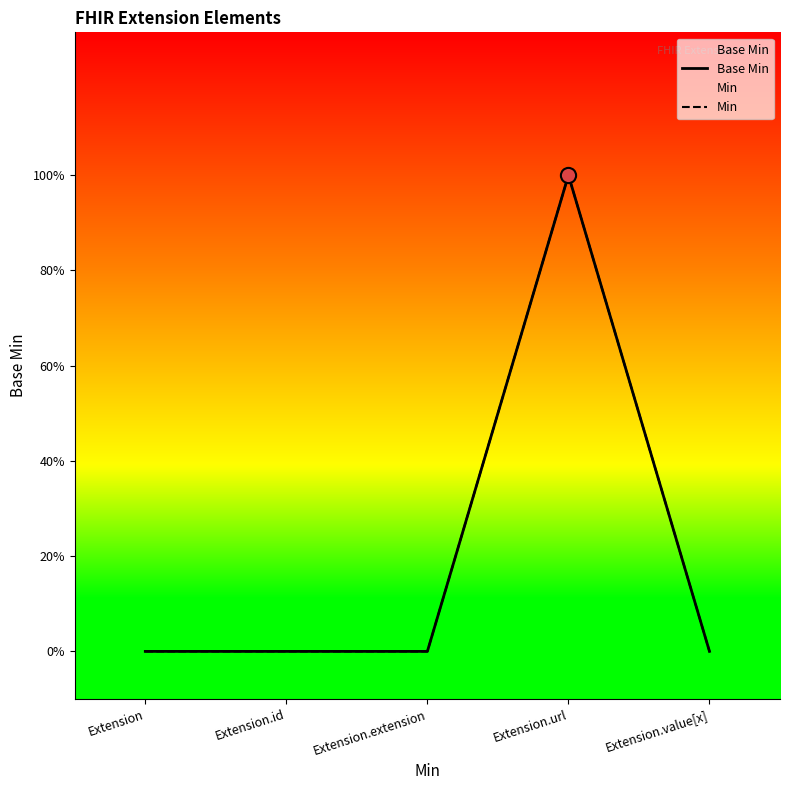

What is the total value across all series at Extension.url?

2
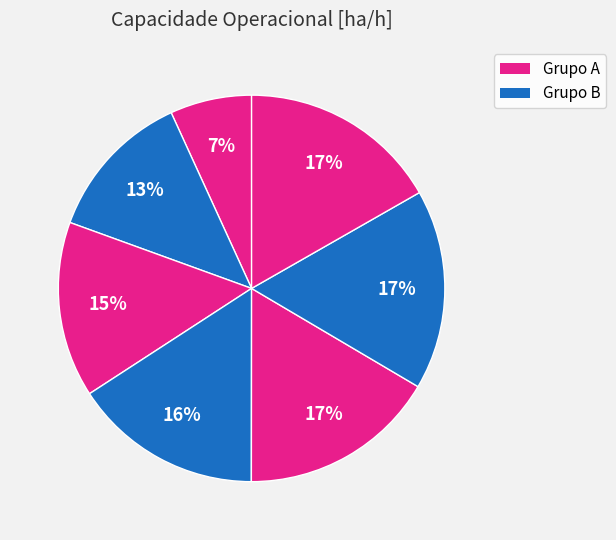

Count the number of slices in the pie.

7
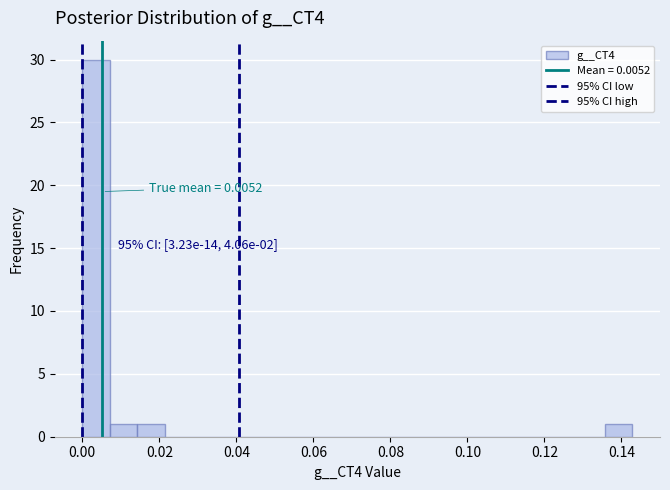

Read against the x-axis, roughly where is the centre of the tallest bar?

0.004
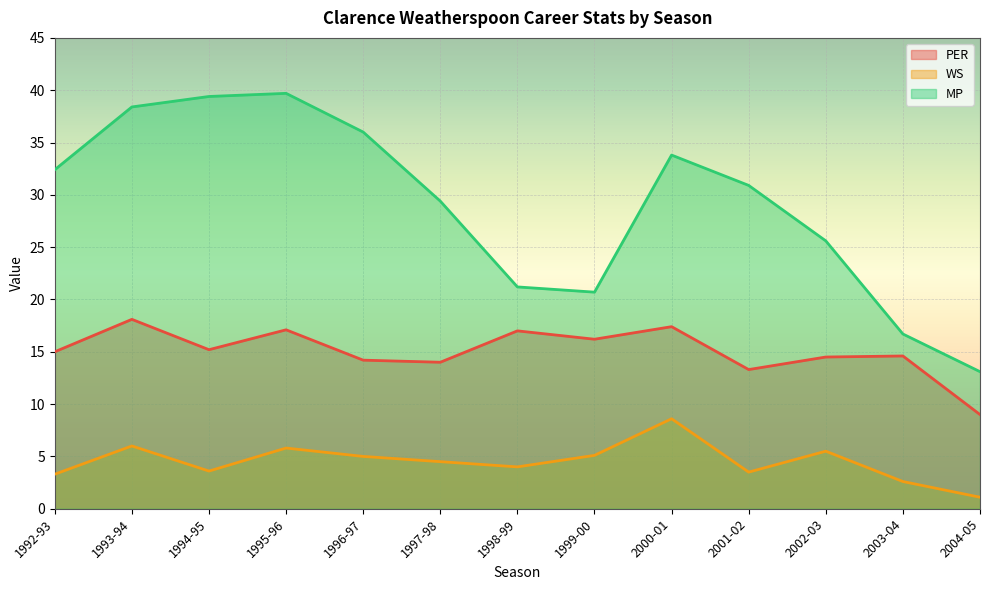

What is the average value of the PER series?

15.0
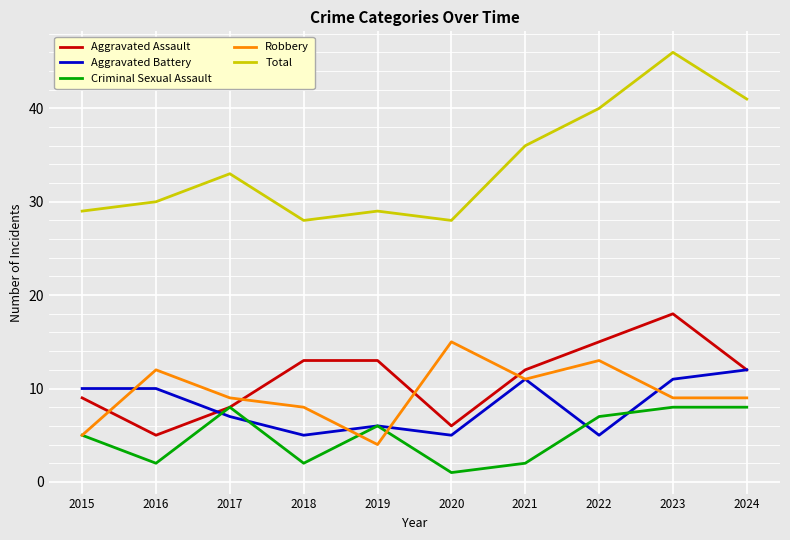

Which series has the widest spread of values?

Total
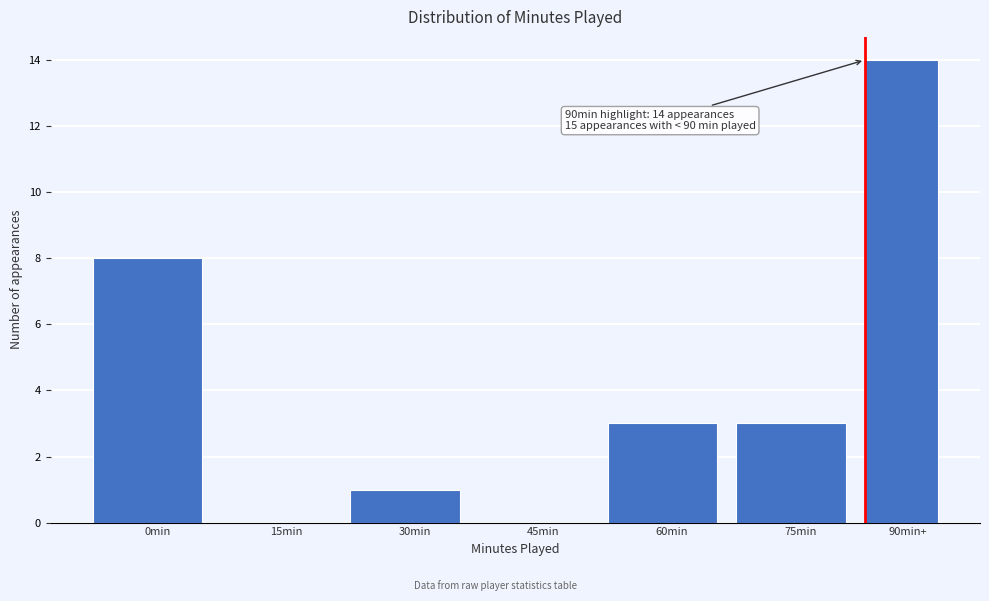

Reading right to left, transcribe all the data shown in this chart.

90min+=14	75min=3	60min=3	45min=0	30min=1	15min=0	0min=8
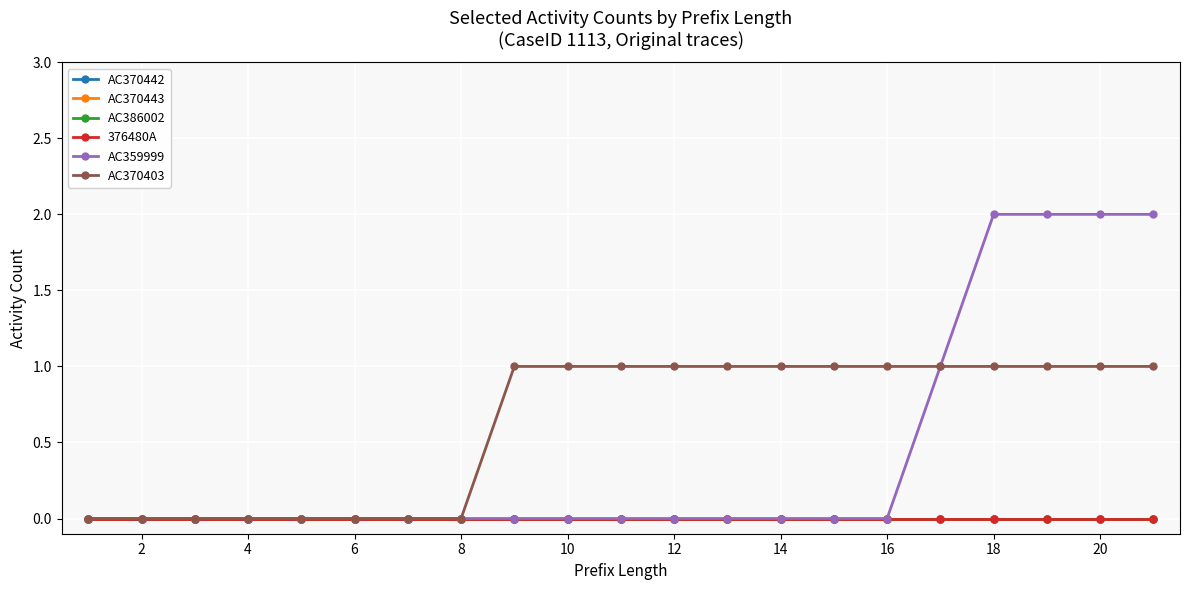

What is the greatest value displayed?

2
────────────────────────────────────────
• _Your objective_
Copy all the rows above word for word, leaving out the pictures.

• _Task answer_
What is the total value across all series at Extension.url?

2

Count the number of slices in the pie.

7

Read against the x-axis, roughly where is the centre of the tallest bar?

0.004

What is the average value of the PER series?

15.0

Which series has the widest spread of values?

Total

Reading right to left, transcribe all the data shown in this chart.

90min+=14	75min=3	60min=3	45min=0	30min=1	15min=0	0min=8

What is the greatest value displayed?

2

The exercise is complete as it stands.